--- INPUT DATA ---
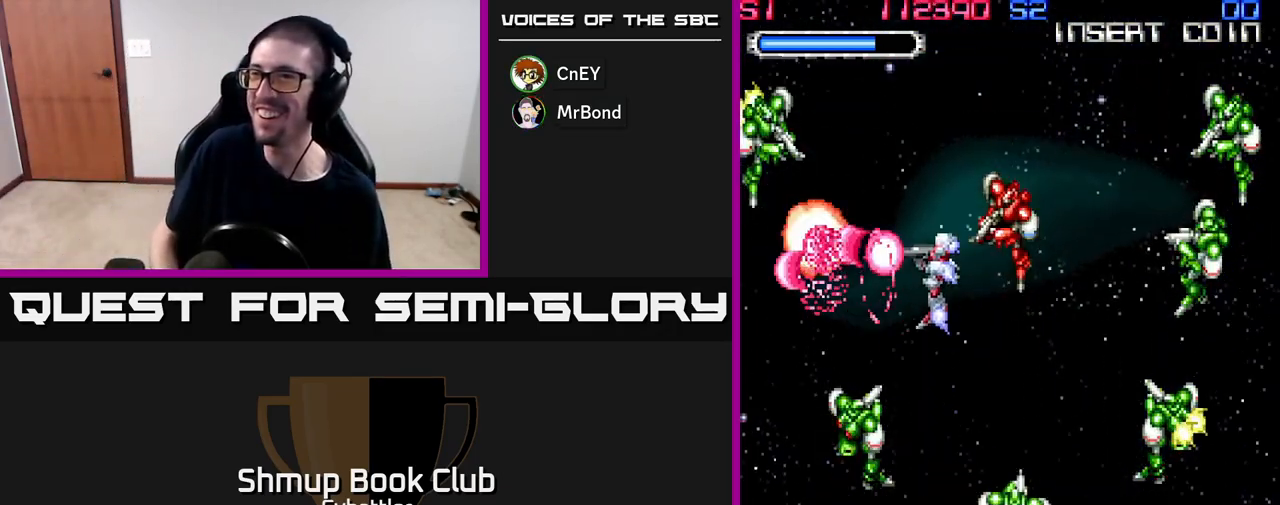
{"buttons": ["A", "DPAD_RIGHT"], "right_stick": "center", "events": [[200, "DPAD_LEFT", "up"], [383, "A", "up"], [383, "DPAD_UP", "up"], [400, "DPAD_RIGHT", "down"], [500, "A", "down"]]}
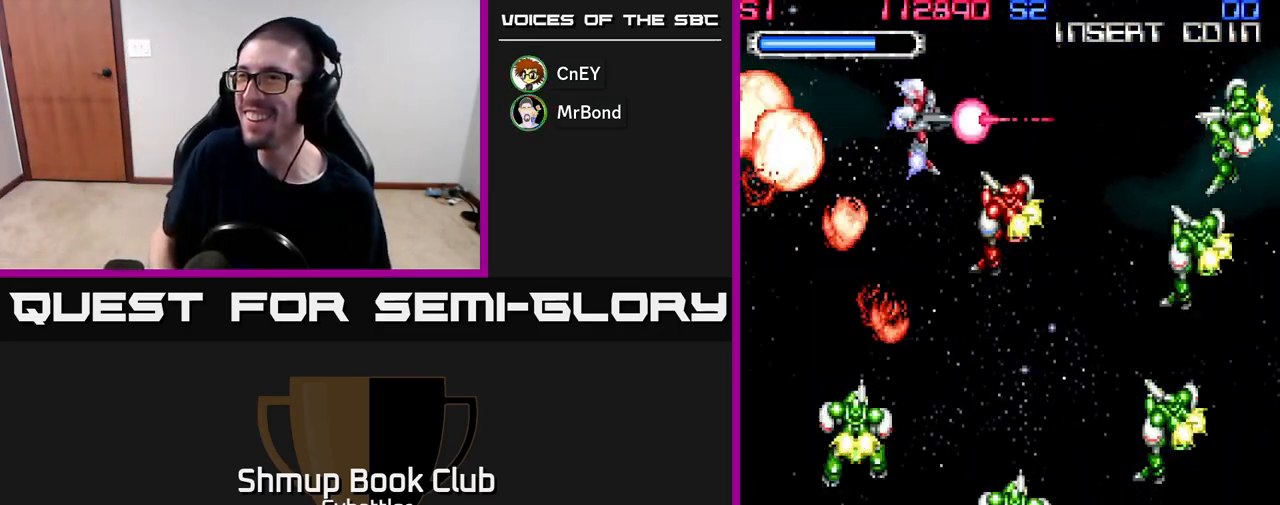
{"buttons": ["A", "DPAD_DOWN"], "right_stick": "center", "events": [[167, "DPAD_DOWN", "down"], [167, "DPAD_RIGHT", "up"], [200, "DPAD_LEFT", "down"], [250, "DPAD_DOWN", "up"], [350, "DPAD_DOWN", "down"], [417, "DPAD_LEFT", "up"]]}
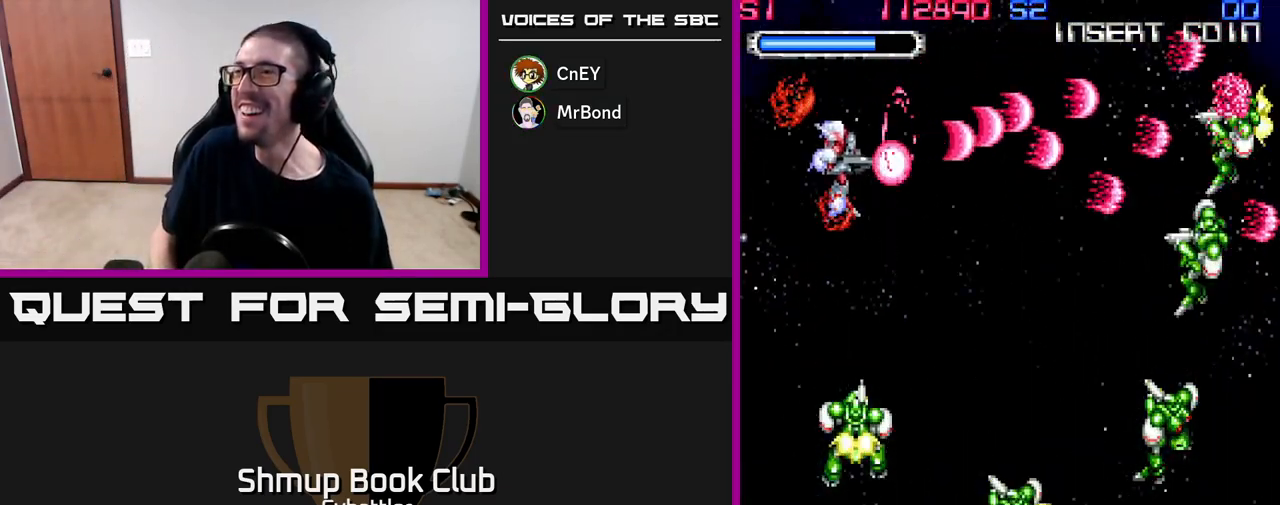
{"buttons": ["A", "DPAD_DOWN"], "right_stick": "center", "events": [[367, "DPAD_DOWN", "up"], [367, "DPAD_LEFT", "down"], [450, "DPAD_DOWN", "down"], [483, "DPAD_LEFT", "up"]]}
---
TASK REQUIREMENTS
A faithful, picture-free copy of the material is what this task asks for.

THE COMPLETED TASK
{"buttons": ["A", "DPAD_RIGHT"], "right_stick": "center", "events": [[200, "DPAD_LEFT", "up"], [383, "A", "up"], [383, "DPAD_UP", "up"], [400, "DPAD_RIGHT", "down"], [500, "A", "down"]]}
{"buttons": ["A", "DPAD_DOWN"], "right_stick": "center", "events": [[167, "DPAD_DOWN", "down"], [167, "DPAD_RIGHT", "up"], [200, "DPAD_LEFT", "down"], [250, "DPAD_DOWN", "up"], [350, "DPAD_DOWN", "down"], [417, "DPAD_LEFT", "up"]]}
{"buttons": ["A", "DPAD_DOWN"], "right_stick": "center", "events": [[367, "DPAD_DOWN", "up"], [367, "DPAD_LEFT", "down"], [450, "DPAD_DOWN", "down"], [483, "DPAD_LEFT", "up"]]}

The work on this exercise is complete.